From the listing below, output the lines between the one with "op de hotspots, geflankeerd met" and the one with "subwoofere.", including those two, and nothing else. Pictures are not copied.

SUPPLIED ENTRIES:
....................

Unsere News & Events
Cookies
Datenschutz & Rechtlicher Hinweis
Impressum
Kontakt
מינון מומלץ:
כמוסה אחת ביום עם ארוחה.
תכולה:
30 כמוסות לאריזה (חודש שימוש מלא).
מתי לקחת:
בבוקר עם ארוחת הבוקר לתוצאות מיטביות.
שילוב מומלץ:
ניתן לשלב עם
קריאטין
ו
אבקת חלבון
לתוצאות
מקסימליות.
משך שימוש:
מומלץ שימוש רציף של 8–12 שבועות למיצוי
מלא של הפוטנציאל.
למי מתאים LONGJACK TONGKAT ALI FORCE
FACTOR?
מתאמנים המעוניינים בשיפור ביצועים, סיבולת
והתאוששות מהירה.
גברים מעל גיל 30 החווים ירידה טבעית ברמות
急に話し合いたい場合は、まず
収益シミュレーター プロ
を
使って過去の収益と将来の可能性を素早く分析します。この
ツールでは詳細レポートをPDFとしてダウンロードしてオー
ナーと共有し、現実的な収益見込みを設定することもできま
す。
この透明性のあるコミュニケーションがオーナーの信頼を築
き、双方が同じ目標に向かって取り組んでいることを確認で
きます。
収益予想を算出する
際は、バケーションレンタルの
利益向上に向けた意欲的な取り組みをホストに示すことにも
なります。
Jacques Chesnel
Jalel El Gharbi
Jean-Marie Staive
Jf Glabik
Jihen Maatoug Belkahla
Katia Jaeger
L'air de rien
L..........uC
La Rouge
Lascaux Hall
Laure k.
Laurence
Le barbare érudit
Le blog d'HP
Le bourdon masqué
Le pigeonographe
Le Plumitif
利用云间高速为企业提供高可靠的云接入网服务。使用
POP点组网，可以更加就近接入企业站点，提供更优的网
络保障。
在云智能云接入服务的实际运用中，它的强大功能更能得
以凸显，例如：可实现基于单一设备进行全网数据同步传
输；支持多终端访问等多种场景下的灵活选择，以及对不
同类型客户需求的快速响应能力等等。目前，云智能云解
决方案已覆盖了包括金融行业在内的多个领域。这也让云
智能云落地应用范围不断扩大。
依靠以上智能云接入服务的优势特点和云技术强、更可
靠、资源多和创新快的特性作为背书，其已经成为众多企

....................

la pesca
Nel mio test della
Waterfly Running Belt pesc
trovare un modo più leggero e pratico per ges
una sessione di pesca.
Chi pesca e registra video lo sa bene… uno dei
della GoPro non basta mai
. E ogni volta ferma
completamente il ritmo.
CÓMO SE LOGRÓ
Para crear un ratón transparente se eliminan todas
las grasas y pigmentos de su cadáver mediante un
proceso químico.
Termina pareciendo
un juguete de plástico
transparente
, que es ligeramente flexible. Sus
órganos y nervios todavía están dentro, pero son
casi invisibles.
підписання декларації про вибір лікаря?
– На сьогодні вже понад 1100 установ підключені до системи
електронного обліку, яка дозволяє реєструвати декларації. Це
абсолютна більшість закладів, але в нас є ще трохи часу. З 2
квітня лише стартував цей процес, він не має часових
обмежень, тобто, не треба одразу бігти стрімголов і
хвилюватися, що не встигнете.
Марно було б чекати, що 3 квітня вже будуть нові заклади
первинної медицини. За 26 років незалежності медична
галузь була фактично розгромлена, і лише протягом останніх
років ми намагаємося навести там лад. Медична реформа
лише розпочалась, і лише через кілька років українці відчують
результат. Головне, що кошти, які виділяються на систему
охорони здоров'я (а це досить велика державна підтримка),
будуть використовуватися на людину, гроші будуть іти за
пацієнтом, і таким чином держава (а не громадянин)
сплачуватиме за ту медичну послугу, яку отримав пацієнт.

....................

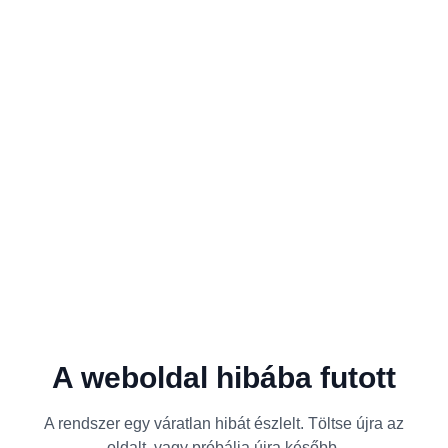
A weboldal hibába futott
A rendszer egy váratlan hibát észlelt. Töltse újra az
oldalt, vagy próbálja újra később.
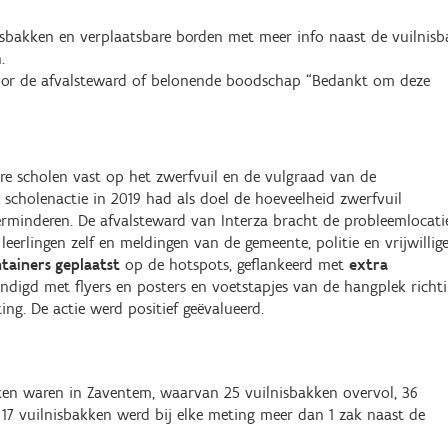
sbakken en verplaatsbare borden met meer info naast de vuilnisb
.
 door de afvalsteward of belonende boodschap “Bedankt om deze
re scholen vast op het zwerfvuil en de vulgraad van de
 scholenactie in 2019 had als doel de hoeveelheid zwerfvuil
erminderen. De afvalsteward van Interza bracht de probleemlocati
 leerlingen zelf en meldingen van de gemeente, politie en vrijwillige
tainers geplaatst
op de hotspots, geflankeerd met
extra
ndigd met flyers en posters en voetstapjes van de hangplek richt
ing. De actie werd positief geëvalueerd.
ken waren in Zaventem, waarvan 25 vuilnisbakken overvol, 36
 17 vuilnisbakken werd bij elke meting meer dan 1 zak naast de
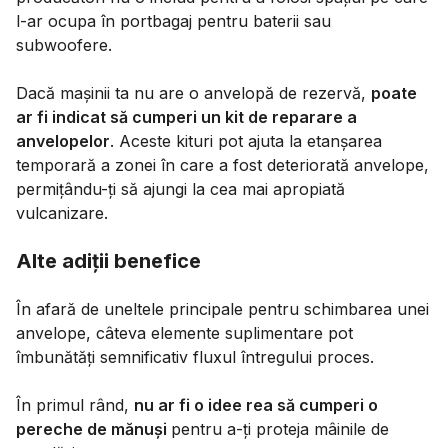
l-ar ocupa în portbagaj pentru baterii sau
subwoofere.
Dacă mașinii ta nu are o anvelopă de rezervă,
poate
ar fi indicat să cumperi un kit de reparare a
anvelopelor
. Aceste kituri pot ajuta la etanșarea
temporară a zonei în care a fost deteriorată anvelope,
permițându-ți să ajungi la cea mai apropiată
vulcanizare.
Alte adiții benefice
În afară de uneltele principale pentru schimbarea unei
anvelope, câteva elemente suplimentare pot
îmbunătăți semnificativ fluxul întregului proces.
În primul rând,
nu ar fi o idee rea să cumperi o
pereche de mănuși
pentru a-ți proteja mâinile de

....................

ANSWER BELOW:
op de hotspots, geflankeerd met
extra
ndigd met flyers en posters en voetstapjes van de hangplek richt
ing. De actie werd positief geëvalueerd.
ken waren in Zaventem, waarvan 25 vuilnisbakken overvol, 36
 17 vuilnisbakken werd bij elke meting meer dan 1 zak naast de
l-ar ocupa în portbagaj pentru baterii sau
subwoofere.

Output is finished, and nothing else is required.